*** Extracted entries
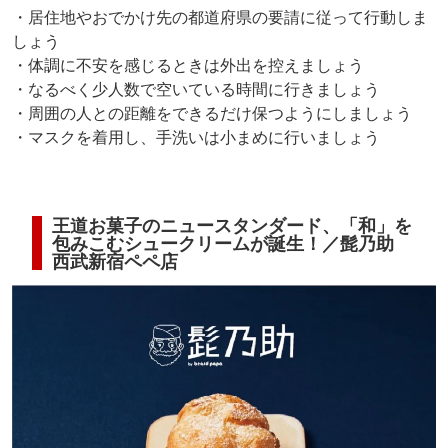
・居住地やおでかけ先の都道府県の要請に従って行動しま
しょう
・体調に不安を感じるときは外出を控えましょう
・なるべく少人数で空いている時間に行きましょう
・周囲の人との距離をできるだけ保つようにしましょう
・マスクを着用し、手洗いは小まめに行いましょう
王道お菓子のニュースタンダード、「和」を
包みこむシュークリームが誕生！／髭乃助
西武新宿ペペ店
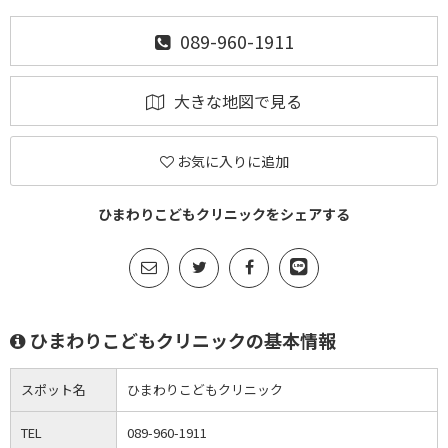
089-960-1911
大きな地図で見る
お気に入りに追加
ひまわりこどもクリニックをシェアする
ひまわりこどもクリニックの基本情報
スポット名
ひまわりこどもクリニック
TEL
089-960-1911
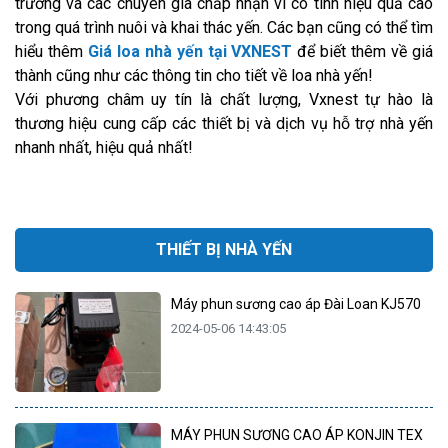
trường và các chuyên gia chấp nhận vì có tính hiệu quả cao
trong quá trình nuôi và khai thác yến. Các bạn cũng có thể tìm
hiểu thêm
Giá loa nhà yến tại VXNEST
để biết thêm về giá
thành cũng như các thông tin cho tiết về loa nhà yến!
Với phương châm uy tín là chất lượng, Vxnest tự hào là
thương hiệu cung cấp các thiết bị và dịch vụ hỗ trợ nhà yến
nhanh nhất, hiệu quả nhất!
THIẾT BỊ NHÀ YẾN
Máy phun sương cao áp Đài Loan KJ570
2024-05-06 14:43:05
MÁY PHUN SƯƠNG CAO ÁP KONJIN TEX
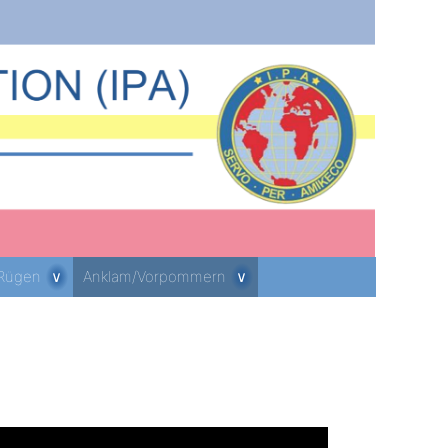
 Rügen
Anklam/Vorpommern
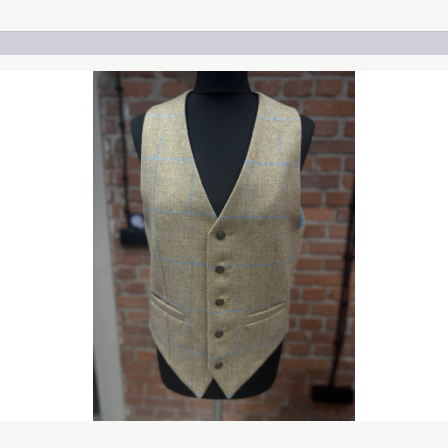
il an uns. Für Anpassungen entsteht ein Preisaufschlag von 
en Stoffvarianten: Alle Varianten sind britische Wollstoffe De
t aber eine sehr schöne, etwas grobere Struktur. Der Cheviot
athea- Wollstoff. Er wird sehr häufig für die Anfertigung vo
kontakt@easypipinganddrumming.com Sicher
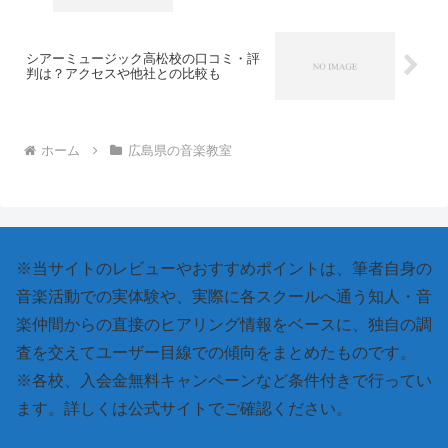
シアーミュージック高松校の口コミ・評
判は？アクセスや他社との比較も
ホーム
広島県の音楽教室
※当サイトのレビューやおすすめポイントは、筆者自身の
音楽活動での実体験や、実際に各スクールへ通う知人・音
楽仲間からの直接のヒアリング情報をベースに、独自の調
査を交えてユーザー目線での傾向をまとめたものです。
※各校、入会金無料キャンペーンなど条件付きで行ってい
ます。詳しくは公式サイトでご確認ください。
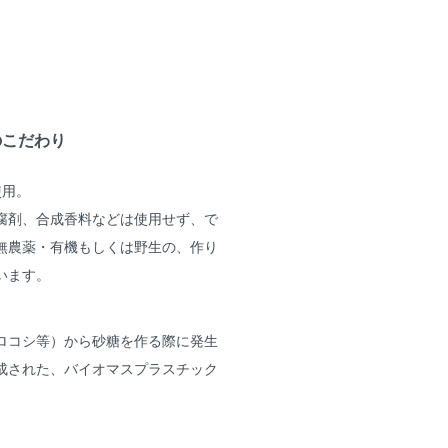
のこだわり
使用。
腐剤、合成香料などは使用せず、で
無農薬・有機もしくは野生の、作り
います。
ロコシ等）から砂糖を作る際に発生
成された、バイオマスプラスチック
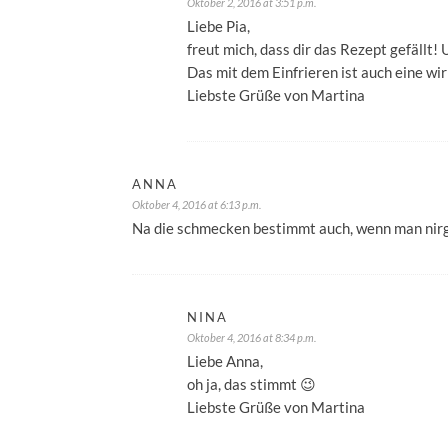
Oktober 2, 2016 at 3:51 p.m.
Liebe Pia,
freut mich, dass dir das Rezept gefällt! 
Das mit dem Einfrieren ist auch eine wir
Liebste Grüße von Martina
ANNA
Oktober 4, 2016 at 6:13 p.m.
Na die schmecken bestimmt auch, wenn man ni
NINA
Oktober 4, 2016 at 8:34 p.m.
Liebe Anna,
oh ja, das stimmt 😉
Liebste Grüße von Martina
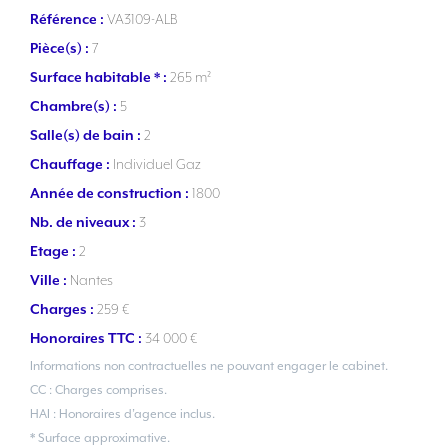
Référence :
VA3109-ALB
Pièce(s) :
7
Surface habitable * :
265 m²
Chambre(s) :
5
Salle(s) de bain :
2
Chauffage :
Individuel Gaz
Année de construction :
1800
Nb. de niveaux :
3
Etage :
2
Ville :
Nantes
Charges :
259 €
Honoraires TTC :
34 000 €
Informations non contractuelles ne pouvant engager le cabinet.
CC : Charges comprises.
HAI : Honoraires d’agence inclus.
* Surface approximative.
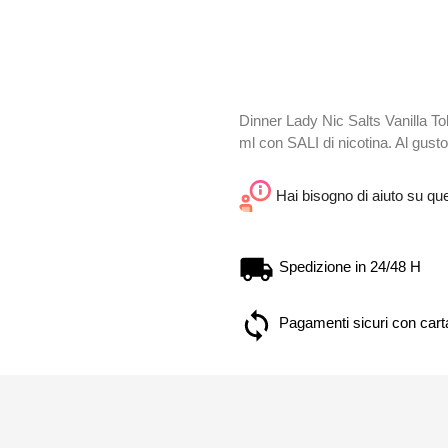
Dinner Lady Nic Salts Vanilla To
ml con SALI di nicotina. Al gust
Hai bisogno di aiuto su qu
Spedizione in 24/48 H
Pagamenti sicuri con carta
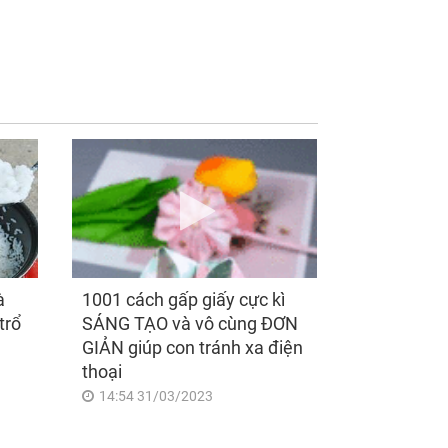
ng 7h30 ngày mai,
Thần Tài mở cửa sau
 Bảy 8/8/2026, 3
ngày 7/8/2026, 3 con
 giáp 'ngửa đầu
giáp ra đường 'đụng
 quý nhân, cúi đầu
trúng hố vàng', mỏi
 tài lộc', giàu sang
tay đếm tiền, giàu nứt
 chấp, tình duyên
đố đổ vách
ên mãn
à
1001 cách gấp giấy cực kì
trổ
SÁNG TẠO và vô cùng ĐƠN
GIẢN giúp con tránh xa điện
thoại
14:54 31/03/2023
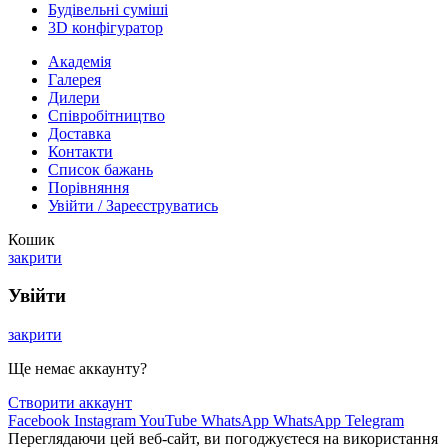
Будівельні суміші
3D конфігуратор
Академія
Галерея
Дилери
Cпівробітництво
Доставка
Контакти
Список бажань
Порівняння
Увійти / Зареєструватись
Кошик
закрити
Увійти
закрити
Ще немає аккаунту?
Створити аккаунт
Facebook
Instagram
YouTube
WhatsApp
WhatsApp
Telegram
Переглядаючи цей веб-сайт, ви погоджуєтеся на використання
******
[Problem statement] Copy out the lines of the listing verbatim, starting at the line that contains "Dinner Lady Nic Salts Vanilla To" and ending at the line that contains "14:54 31/03/2023", with both of those lines included. Omit the pictures from your answer.

[Answer box]
Dinner Lady Nic Salts Vanilla To
ml con SALI di nicotina. Al gust
Hai bisogno di aiuto su qu
Spedizione in 24/48 H
Pagamenti sicuri con carta
ng 7h30 ngày mai,
Thần Tài mở cửa sau
 Bảy 8/8/2026, 3
ngày 7/8/2026, 3 con
 giáp 'ngửa đầu
giáp ra đường 'đụng
 quý nhân, cúi đầu
trúng hố vàng', mỏi
 tài lộc', giàu sang
tay đếm tiền, giàu nứt
 chấp, tình duyên
đố đổ vách
ên mãn
à
1001 cách gấp giấy cực kì
trổ
SÁNG TẠO và vô cùng ĐƠN
GIẢN giúp con tránh xa điện
thoại
14:54 31/03/2023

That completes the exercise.